• 27-11-2018

    Progetto Nontiscordardimé 2018-2019: formazione per i volontari

    Un workshop sulle nuove procedure di monitoraggio sui bisogni degli anziani

    I volontari insieme al programmatore condividono lo sviluppo del pannello di controllo della nuova APP

    Si è tenuto presso la Direzione sanitaria OSA un nuovo appuntamento formativo per gli operatori volontari del Progetto Nontiscordardimè Senior promosso dalla Cooperativa OSA in collaborazione con il Vicariato di Roma, l’Università Cattolica del Sacro Cuore, il Policlinico Gemelli e realizzato grazie ad un dono del Santo padre tramite l’Obolo di San Pietro.

     

    Nontiscordardimé Senior assiste gli anziani bisognosi a Roma attraverso la realizzazione di campagne di prevenzione e percorsi di salute.

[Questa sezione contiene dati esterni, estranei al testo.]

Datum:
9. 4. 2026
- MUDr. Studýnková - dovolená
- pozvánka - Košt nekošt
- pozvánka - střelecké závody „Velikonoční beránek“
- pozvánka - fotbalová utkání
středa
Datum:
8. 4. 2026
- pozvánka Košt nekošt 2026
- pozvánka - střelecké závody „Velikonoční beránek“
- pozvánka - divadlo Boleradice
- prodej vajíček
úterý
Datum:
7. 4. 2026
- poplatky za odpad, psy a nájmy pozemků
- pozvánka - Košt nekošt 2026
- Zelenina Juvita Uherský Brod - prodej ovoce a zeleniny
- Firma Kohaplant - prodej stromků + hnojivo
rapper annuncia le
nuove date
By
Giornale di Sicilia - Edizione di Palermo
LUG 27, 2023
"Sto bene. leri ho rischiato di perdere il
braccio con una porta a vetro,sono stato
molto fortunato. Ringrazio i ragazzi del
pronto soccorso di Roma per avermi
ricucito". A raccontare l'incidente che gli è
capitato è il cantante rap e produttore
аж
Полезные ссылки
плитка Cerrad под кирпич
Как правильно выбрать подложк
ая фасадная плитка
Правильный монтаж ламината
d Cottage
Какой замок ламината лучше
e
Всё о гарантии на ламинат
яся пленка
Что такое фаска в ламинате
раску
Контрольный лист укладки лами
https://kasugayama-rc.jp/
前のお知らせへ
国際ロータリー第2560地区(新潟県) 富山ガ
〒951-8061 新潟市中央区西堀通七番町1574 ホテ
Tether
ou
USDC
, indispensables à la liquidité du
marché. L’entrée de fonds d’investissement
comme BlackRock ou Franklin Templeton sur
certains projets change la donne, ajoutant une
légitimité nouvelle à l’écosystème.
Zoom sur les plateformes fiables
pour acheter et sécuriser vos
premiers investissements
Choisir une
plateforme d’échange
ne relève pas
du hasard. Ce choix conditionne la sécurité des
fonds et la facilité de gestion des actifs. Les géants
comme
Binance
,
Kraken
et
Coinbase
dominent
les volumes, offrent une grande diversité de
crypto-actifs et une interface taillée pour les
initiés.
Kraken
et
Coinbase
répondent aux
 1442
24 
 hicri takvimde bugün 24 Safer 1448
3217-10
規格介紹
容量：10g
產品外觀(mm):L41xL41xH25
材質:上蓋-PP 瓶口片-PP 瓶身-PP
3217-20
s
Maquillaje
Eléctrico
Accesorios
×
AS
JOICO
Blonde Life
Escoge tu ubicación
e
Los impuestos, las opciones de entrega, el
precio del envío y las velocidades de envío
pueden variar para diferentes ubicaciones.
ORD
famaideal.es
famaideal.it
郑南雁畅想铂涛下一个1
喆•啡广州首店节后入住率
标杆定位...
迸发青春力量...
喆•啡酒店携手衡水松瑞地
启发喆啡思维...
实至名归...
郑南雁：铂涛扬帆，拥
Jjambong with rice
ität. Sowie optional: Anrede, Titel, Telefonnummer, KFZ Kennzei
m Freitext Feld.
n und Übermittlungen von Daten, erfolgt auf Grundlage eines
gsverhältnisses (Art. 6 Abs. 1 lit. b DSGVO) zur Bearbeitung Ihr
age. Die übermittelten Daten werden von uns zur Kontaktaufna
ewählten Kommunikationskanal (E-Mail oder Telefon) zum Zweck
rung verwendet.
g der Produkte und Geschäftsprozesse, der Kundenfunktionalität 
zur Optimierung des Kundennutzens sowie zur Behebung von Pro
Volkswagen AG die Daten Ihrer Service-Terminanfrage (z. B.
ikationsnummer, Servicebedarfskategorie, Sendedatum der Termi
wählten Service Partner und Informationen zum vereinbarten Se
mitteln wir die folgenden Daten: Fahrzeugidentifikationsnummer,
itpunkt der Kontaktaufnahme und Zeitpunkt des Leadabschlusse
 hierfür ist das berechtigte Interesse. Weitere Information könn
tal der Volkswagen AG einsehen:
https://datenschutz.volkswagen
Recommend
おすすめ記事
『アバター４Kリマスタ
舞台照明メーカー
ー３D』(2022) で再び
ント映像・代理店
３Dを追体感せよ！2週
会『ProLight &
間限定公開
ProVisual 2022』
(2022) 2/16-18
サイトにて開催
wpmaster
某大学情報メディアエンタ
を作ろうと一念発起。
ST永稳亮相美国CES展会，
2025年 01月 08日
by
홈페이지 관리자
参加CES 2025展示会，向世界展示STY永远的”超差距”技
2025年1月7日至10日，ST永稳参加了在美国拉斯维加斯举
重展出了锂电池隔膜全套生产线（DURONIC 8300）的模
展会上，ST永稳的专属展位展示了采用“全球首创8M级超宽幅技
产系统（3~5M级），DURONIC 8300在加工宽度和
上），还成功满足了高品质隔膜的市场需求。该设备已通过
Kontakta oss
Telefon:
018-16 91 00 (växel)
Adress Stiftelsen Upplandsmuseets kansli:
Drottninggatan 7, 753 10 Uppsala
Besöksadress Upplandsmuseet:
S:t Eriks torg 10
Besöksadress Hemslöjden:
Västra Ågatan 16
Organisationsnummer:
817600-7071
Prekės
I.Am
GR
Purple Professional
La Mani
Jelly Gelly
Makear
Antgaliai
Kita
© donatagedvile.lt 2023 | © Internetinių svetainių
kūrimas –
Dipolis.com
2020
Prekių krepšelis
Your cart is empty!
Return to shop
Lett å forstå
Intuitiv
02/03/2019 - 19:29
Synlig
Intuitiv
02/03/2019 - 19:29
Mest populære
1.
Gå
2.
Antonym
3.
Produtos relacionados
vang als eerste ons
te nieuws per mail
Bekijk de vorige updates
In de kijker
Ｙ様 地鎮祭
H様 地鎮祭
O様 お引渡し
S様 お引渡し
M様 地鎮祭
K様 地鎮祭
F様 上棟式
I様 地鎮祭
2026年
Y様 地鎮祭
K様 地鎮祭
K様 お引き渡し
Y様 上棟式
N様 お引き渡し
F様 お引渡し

Attualmente partecipano al Progetto 21 parrocchie romane che accolgono, su segnalazione dei volontari dei locali centri di ascolto, una unità ambulatoriale mobile attrezzata per effettuare le visite specialistiche della campagna di prevenzione cardio-polmonare e attiva anche per tutto il mese di gennaio 2019.

     

    Nella giornata di formazione svolta il 18 dicembre 2018 volontari, medici e coordinatori hanno avuto modo di confrontarsi sulle nuove modalità di erogazione del servizio e sulla gestione delle attività progettuali, avviate a partire da novembre 2018.

     

    Per rendere ancora più efficaci le campagne di screening, infatti, la presenza dell’ambulatorio mobile presso le parrocchie aderenti viene programmato in base alle effettive necessità e richieste da parte dei territori. I volontari dei Centri di Ascolto sono impegnati a individuare i bisogni anche in sinergia con le attività di monitoraggio svolte dai gruppi Caritas parrocchiali. In questo modo sarà possibile rendere più efficienti gli spostamenti dell’ambulatorio mobile, che potrà operare su liste di appuntamento definite in anticipo. Inoltre per il 2019 è prevista l’introduzione di due nuove figure professionali che si affiancheranno alle attuali risorse coinvolte. Un referente medico si occuperà di facilitare i rapporti con tutte le istituzioni sanitarie coinvolte ed un consulente specializzato aiuterà i volontari a relazionarsi con gli assistiti anziani più problematici.

     

    La seconda parte dell’appuntamento infine è stato dedicato allo sviluppo della nuova APP che consentirà ai volontari di gestire la presa in carico dei bisogni di salute degli anziani e condividere le principali attività progettuali, direttamente dai loro telefonini.